- Location in Cochise County and the state of Arizona
- Pirtleville, Arizona Location in the United States
- Coordinates: 31°21′41″N 109°33′58″W﻿ / ﻿31.36139°N 109.56611°W
- Country: United States
- State: Arizona
- County: Cochise

Area
- • Total: 1.86 sq mi (4.83 km^{2})
- • Land: 1.86 sq mi (4.83 km^{2})
- • Water: 0 sq mi (0.00 km^{2})
- Elevation: 3,973 ft (1,211 m)

Population (2020)
- • Total: 1,412
- • Density: 757.8/sq mi (292.58/km^{2})
- Time zone: UTC-7 (MST (no DST))
- ZIP code: 85626
- Area code: 520
- FIPS code: 04-56400
- GNIS feature ID: 2409076

= Pirtleville, Arizona =

CDP in Cochise County, Arizona

Pirtleville is a census-designated place (CDP) in Cochise County, Arizona, United States. The population was 1,744 at the 2010 census.

==Geography==

According to the United States Census Bureau, the CDP has a total area of 1.8 sqmi, all land.

==Demographics==

Historical population
| Census | Pop. | Note | %± |
| 2020 | 1,412 |  | — |
U.S. Decennial Census

===2020 census===

As of the 2020 census, Pirtleville had a population of 1,412. The median age was 39.2 years. 24.3% of residents were under the age of 18 and 19.0% of residents were 65 years of age or older. For every 100 females there were 94.2 males, and for every 100 females age 18 and over there were 92.6 males age 18 and over.

95.8% of residents lived in urban areas, while 4.2% lived in rural areas.

There were 487 households in Pirtleville, of which 26.9% had children under the age of 18 living in them. Of all households, 44.1% were married-couple households, 19.1% were households with a male householder and no spouse or partner present, and 32.2% were households with a female householder and no spouse or partner present. About 26.5% of all households were made up of individuals and 16.9% had someone living alone who was 65 years of age or older.

There were 570 housing units, of which 14.6% were vacant. The homeowner vacancy rate was 3.7% and the rental vacancy rate was 7.3%.

Racial composition as of the 2020 census
| Race | Number | Percent |
|---|---|---|
| White | 458 | 32.4% |
| Black or African American | 4 | 0.3% |
| American Indian and Alaska Native | 9 | 0.6% |
| Asian | 2 | 0.1% |
| Native Hawaiian and Other Pacific Islander | 0 | 0.0% |
| Some other race | 412 | 29.2% |
| Two or more races | 527 | 37.3% |
| Hispanic or Latino (of any race) | 1,336 | 94.6% |

===2000 census===

As of the census of 2000, there were 1,550 people, 454 households, and 361 families living in the CDP. The population density was 861.2 PD/sqmi. There were 531 housing units at an average density of 295.0 /sqmi. The racial makeup of the CDP was 53.2% White, 0.7% Black or African American, 1.3% Native American, 0.5% Asian, 0.3% Pacific Islander, 41.4% from other races, and 2.7% from two or more races. 95.0% of the population were Hispanic or Latino of any race.
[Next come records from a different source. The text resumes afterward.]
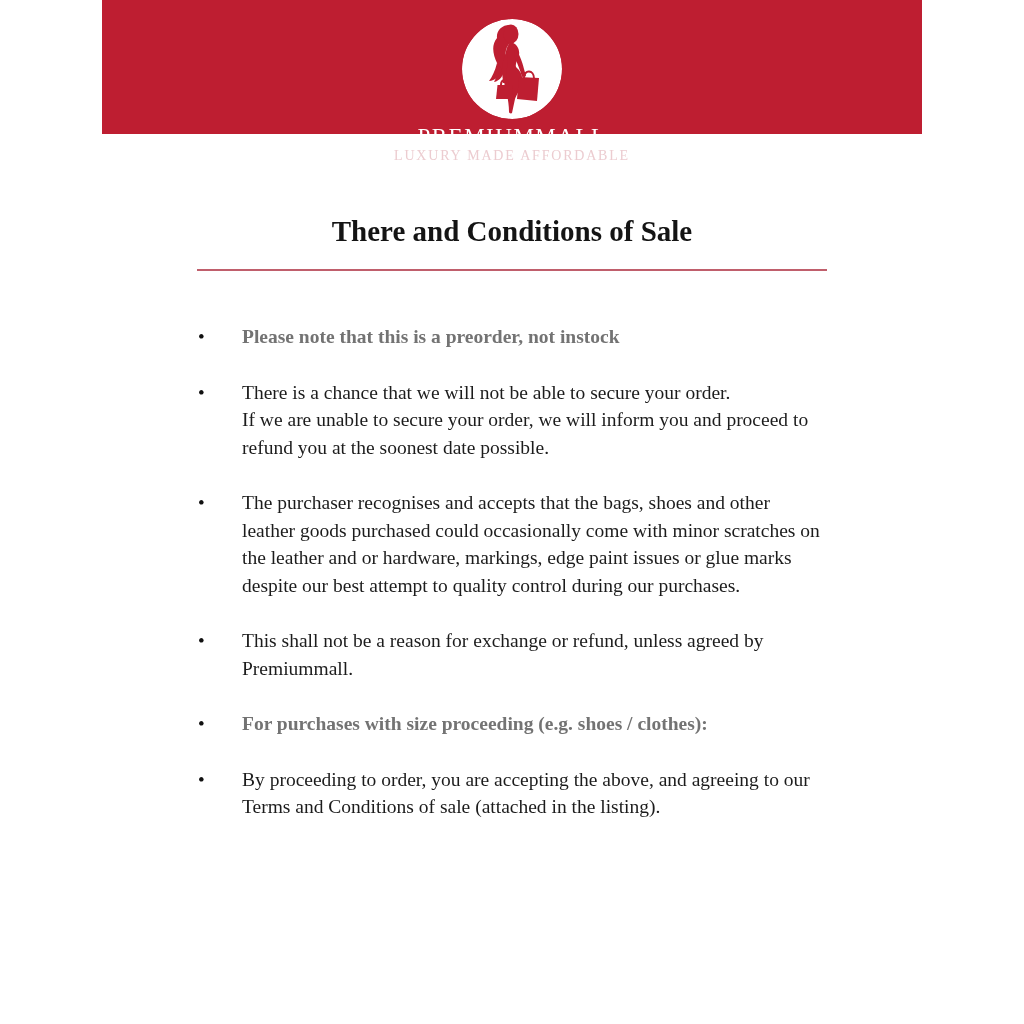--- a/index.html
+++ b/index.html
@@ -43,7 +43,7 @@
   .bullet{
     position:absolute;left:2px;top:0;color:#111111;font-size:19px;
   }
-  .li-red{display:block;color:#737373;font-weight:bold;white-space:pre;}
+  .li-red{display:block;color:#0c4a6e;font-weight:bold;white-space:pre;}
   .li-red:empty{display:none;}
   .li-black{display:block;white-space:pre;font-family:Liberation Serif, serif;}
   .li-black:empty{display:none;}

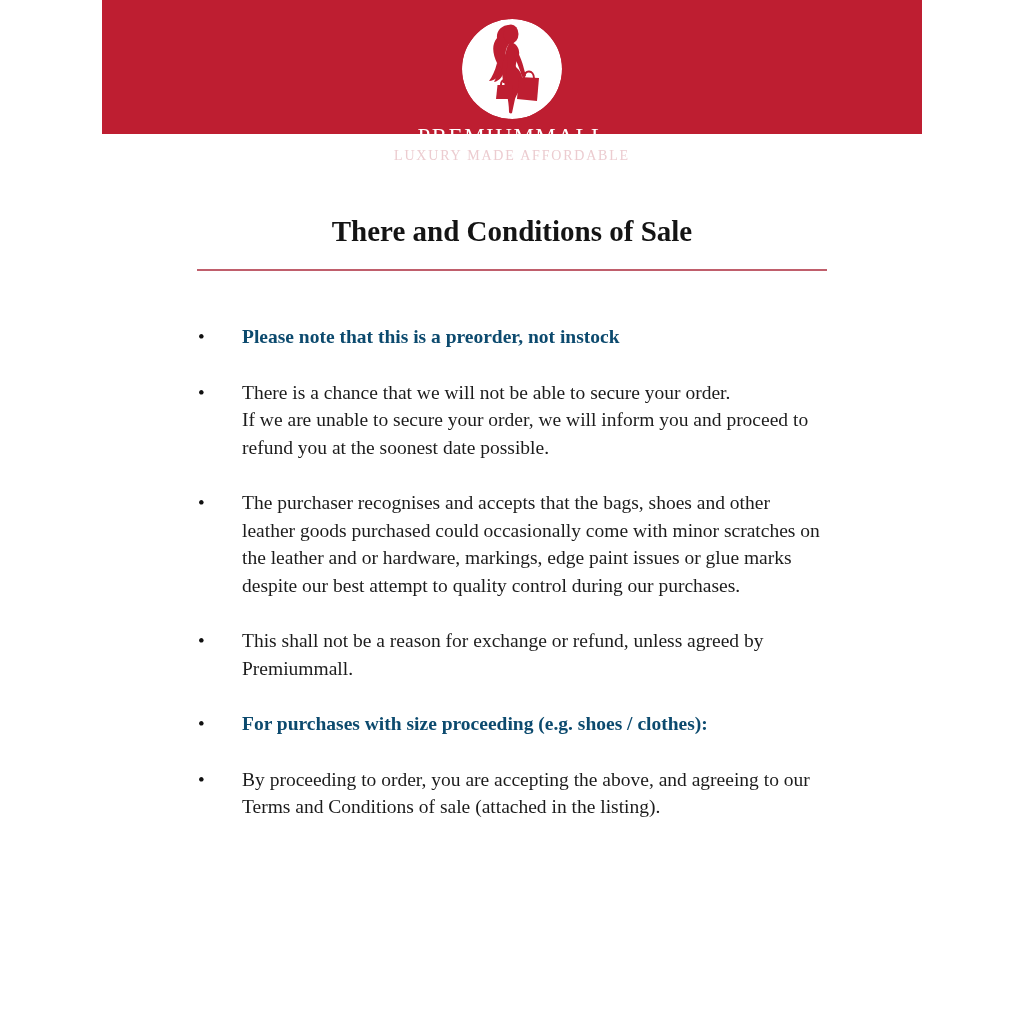--- a/index.html
+++ b/index.html
@@ -105,6 +105,8 @@
     <li class="tc-item">
       <span class="bullet">•</span>
       <span class="li-red">For purchases with size proceeding (e.g. shoes / clothes):</span>
+        <span class="li-black">Please note that purchasing the wrong size is not a reason for return /
+refund, kindly be sure of your size before making your purchase.</span>
     </li>
     <li class="tc-item">
       <span class="bullet">•</span>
There were 454 households, out of which 43.2% had children under the age of 18 living with them, 57.7% were married couples living together, 15.9% had a female householder with no husband present, and 20.3% were non-families. 18.7% of all households were made up of individuals, and 8.6% had someone living alone who was 65 years of age or older. The average household size was 3.41 and the average family size was 3.91.

In the CDP, the age distribution of the population shows 36.0% under the age of 18, 9.1% from 18 to 24, 24.0% from 25 to 44, 20.6% from 45 to 64, and 10.3% who were 65 years of age or older. The median age was 29 years. For every 100 females, there were 99.2 males. For every 100 females age 18 and over, there were 93.4 males.

The median income for a household in the CDP was $19,355, and the median income for a family was $21,301. Males had a median income of $23,359 versus $20,852 for females. The per capita income for the CDP was $7,244. About 30.1% of families and 38.3% of the population were below the poverty line, including 49.8% of those under age 18 and 38.4% of those age 65 or over.